# A Good Day on the Lake...



## Sounds Good (Jun 30, 2008)

Took a trip to a fishing hole that will remain nameless 8) and 184 fish later, decided it was time to leave... They were mostly all bluegill and shellcrackers. Here are a few pics...


----------



## EagleBaseball (Jun 30, 2008)

thats a slaying lol :shock: ... would hate to have to clean all those things  but should be a an excellent cookout


----------



## Waterwings (Jun 30, 2008)

That's a heck of a catch! What type of rig and bait were you using?


----------



## Sounds Good (Jun 30, 2008)

Waterwings said:


> That's a heck of a catch! What type of rig and bait were you using?

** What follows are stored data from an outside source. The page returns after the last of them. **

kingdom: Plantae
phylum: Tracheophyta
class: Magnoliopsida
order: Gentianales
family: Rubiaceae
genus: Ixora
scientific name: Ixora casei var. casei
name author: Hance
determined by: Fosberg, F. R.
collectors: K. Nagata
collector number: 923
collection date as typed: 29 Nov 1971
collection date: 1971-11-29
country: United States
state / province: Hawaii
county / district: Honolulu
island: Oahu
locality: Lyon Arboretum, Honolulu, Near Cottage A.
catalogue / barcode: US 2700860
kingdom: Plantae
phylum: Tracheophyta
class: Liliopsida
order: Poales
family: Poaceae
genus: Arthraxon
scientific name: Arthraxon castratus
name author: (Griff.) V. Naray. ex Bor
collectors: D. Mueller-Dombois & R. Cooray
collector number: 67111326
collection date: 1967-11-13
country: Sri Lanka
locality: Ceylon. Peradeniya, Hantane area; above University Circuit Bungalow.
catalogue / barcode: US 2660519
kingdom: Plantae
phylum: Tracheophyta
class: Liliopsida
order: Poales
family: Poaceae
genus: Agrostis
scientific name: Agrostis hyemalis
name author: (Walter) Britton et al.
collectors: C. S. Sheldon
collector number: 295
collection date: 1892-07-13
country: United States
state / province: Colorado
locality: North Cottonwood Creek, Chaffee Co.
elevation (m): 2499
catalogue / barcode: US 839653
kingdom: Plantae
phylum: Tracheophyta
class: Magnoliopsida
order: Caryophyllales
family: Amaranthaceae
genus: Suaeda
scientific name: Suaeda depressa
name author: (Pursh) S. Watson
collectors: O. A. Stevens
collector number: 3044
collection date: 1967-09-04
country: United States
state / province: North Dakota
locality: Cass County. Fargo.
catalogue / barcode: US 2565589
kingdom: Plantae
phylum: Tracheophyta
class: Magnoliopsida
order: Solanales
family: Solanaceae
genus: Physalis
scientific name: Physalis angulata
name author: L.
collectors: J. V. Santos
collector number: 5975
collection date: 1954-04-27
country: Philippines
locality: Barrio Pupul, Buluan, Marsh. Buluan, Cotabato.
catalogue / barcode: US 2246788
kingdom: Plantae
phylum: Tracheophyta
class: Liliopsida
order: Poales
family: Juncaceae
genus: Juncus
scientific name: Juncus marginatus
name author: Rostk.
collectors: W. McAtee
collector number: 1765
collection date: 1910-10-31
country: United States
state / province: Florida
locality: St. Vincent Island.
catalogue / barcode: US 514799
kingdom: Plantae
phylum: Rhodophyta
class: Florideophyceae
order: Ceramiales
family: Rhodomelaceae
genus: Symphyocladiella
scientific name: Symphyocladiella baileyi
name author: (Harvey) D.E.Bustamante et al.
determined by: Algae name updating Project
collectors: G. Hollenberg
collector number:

Crickets and corks. Everytime you throw one out, the cork leaves a hole in the water going under. The few bass were caught on Zoom worms when we took a break from bream fishing.


----------



## Waterwings (Jun 30, 2008)

Cool ! 8)


----------



## BassAddict (Jun 30, 2008)

=D> =D> Very nice catch =D> =D>


----------



## Sounds Good (Jun 30, 2008)

Addict, we caught those not too far from you, over just off of 82 in Winona.


----------



## little anth (Jun 30, 2008)

great job and have fun cleanin them #-o


----------



## BassAddict (Jun 30, 2008)

Sounds Good said:


> Addict, we caught those not too far from you, over just off of 82 in Winona.



We got the creek right by the house with some decent bass in there, Id rather just walk down there and save the gas!!


----------



## FishinsMyLife (Jul 1, 2008)

Awesome man! I love bream fishing, just not the work that comes after the catch.


----------



## biggun79 (Jul 1, 2008)

that is the kind off day that will get any kid to go fishin for the rest of there life do you have any you can take to your spot


----------



## Sounds Good (Jul 1, 2008)

biggun79 said:


> that is the kind off day that will get any kid to go fishin for the rest of there life do you have any you can take to your spot



Oh yeah, I've got a 13 year old son who is my unofficial fishing partner. He's more ready than I am for the boat to be finished.


----------